>>

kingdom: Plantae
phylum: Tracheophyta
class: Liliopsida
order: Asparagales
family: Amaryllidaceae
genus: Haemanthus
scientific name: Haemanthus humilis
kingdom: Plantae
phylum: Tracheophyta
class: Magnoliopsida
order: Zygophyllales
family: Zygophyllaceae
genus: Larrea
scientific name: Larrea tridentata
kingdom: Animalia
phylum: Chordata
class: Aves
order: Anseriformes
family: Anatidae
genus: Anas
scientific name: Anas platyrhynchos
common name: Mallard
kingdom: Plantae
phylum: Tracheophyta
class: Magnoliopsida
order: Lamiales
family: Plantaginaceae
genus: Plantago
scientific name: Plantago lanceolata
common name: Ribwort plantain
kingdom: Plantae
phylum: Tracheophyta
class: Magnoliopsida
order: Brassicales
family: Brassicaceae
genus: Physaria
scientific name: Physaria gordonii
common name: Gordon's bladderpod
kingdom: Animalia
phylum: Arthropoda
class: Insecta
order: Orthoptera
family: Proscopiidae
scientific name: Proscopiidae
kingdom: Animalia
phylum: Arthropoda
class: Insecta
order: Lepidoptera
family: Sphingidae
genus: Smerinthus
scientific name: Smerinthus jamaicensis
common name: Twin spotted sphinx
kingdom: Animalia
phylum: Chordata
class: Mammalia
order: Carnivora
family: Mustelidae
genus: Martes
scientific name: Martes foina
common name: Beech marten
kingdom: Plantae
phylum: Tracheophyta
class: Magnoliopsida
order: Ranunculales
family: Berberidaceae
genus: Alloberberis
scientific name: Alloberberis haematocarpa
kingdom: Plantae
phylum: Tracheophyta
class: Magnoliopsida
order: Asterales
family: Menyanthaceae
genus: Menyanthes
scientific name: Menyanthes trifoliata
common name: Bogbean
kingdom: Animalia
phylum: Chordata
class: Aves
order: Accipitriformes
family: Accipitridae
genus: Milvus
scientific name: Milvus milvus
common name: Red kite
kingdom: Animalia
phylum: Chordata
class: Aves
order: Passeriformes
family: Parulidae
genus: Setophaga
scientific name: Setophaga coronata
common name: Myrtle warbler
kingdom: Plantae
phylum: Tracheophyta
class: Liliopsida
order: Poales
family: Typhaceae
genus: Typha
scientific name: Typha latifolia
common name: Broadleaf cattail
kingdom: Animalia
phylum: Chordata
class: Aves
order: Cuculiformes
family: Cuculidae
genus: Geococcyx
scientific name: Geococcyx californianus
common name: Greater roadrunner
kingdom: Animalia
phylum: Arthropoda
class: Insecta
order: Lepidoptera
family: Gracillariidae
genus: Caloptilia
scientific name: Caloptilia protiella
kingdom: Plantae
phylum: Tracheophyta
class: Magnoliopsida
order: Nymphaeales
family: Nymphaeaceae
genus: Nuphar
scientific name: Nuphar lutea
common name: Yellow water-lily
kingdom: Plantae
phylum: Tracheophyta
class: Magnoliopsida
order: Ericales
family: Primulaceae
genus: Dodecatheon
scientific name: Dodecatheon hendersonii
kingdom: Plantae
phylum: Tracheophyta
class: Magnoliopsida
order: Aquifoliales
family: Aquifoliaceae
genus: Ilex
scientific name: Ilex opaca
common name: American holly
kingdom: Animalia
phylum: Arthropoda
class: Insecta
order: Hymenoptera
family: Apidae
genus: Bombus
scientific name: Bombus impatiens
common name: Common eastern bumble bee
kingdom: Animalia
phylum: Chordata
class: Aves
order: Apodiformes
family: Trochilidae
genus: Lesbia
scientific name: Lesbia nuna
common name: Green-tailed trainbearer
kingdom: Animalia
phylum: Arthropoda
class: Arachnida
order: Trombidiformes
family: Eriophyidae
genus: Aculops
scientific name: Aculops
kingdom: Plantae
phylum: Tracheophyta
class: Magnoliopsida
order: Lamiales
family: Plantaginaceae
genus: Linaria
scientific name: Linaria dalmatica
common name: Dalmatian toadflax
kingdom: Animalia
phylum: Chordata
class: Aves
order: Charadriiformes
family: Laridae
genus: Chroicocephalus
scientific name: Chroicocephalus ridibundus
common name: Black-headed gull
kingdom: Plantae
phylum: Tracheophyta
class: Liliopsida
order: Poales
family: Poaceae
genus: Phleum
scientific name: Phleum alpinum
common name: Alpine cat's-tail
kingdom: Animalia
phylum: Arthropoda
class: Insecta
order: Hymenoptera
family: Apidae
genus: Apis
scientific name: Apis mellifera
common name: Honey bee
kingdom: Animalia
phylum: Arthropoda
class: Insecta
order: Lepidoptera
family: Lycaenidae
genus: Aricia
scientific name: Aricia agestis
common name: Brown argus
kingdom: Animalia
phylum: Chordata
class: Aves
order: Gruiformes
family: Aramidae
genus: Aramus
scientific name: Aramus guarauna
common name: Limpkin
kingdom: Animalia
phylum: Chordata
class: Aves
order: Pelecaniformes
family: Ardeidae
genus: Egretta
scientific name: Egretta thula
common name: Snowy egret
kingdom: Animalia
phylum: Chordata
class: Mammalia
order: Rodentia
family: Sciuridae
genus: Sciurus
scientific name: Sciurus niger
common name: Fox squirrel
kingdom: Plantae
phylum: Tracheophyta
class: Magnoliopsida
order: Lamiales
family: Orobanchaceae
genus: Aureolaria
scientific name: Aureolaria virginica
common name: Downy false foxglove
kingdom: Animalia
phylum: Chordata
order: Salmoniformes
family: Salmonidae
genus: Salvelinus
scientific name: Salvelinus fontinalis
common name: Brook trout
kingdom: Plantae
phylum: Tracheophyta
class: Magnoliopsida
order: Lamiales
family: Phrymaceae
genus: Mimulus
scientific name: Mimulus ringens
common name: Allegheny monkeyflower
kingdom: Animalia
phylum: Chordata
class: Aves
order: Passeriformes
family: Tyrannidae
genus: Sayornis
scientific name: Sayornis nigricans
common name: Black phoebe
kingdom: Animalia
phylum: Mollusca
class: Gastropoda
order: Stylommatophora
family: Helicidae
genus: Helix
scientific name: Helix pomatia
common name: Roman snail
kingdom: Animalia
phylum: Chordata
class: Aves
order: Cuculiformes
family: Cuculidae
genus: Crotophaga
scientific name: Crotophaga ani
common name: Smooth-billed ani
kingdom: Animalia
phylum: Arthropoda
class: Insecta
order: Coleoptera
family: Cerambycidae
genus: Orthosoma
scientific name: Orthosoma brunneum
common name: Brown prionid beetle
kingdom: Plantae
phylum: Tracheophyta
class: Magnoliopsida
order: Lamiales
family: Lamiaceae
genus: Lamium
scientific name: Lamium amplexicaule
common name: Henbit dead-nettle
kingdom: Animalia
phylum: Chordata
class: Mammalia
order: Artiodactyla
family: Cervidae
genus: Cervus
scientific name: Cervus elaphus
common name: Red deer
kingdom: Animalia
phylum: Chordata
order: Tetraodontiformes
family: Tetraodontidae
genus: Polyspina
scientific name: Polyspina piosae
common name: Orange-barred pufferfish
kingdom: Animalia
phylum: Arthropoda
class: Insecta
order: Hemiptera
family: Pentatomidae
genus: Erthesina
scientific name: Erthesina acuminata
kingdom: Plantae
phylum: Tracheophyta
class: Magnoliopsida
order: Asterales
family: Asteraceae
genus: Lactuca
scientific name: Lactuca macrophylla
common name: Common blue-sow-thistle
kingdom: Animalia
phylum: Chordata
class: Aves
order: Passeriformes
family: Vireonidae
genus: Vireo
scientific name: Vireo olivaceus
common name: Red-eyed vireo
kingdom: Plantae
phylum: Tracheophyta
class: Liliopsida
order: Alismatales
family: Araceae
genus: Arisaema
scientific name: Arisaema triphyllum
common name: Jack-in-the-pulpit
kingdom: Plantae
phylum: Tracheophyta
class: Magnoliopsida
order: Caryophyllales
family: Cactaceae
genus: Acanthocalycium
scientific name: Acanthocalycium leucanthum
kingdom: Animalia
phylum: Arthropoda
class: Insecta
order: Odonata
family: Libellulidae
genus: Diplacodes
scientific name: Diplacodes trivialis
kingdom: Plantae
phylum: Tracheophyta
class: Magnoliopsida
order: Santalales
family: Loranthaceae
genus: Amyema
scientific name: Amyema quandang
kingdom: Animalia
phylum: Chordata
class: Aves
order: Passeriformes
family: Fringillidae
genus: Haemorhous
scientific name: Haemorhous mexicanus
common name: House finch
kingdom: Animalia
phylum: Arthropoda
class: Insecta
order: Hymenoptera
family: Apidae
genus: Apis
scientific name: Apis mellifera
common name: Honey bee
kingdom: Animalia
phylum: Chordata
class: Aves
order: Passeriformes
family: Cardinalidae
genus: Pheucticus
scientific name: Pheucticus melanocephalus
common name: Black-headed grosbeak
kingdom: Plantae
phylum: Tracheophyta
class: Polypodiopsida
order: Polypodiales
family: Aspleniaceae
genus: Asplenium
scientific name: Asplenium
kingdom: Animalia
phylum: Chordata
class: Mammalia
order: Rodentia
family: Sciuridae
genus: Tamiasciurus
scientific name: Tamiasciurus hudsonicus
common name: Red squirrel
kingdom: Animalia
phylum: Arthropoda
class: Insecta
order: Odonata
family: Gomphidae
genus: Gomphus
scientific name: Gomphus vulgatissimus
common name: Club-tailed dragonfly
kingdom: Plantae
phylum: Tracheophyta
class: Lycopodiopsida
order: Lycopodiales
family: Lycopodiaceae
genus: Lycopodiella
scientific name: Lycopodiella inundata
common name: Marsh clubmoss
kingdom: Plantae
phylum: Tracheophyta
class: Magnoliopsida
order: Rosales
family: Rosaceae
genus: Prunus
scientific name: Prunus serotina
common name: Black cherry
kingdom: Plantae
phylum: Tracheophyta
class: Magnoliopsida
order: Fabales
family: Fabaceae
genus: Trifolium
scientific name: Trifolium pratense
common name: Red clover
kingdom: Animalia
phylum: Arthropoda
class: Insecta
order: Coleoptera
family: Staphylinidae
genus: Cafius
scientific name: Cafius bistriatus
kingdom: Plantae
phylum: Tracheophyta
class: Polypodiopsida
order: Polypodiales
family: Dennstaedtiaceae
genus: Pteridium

<<

Exercise prompt: Which lines in the rows above contain the string "Black"? List every such line, and count only matches with the same capitalization.

Exercise result:
common name: Black-headed gull
common name: Black phoebe
common name: Black-headed grosbeak
common name: Black cherry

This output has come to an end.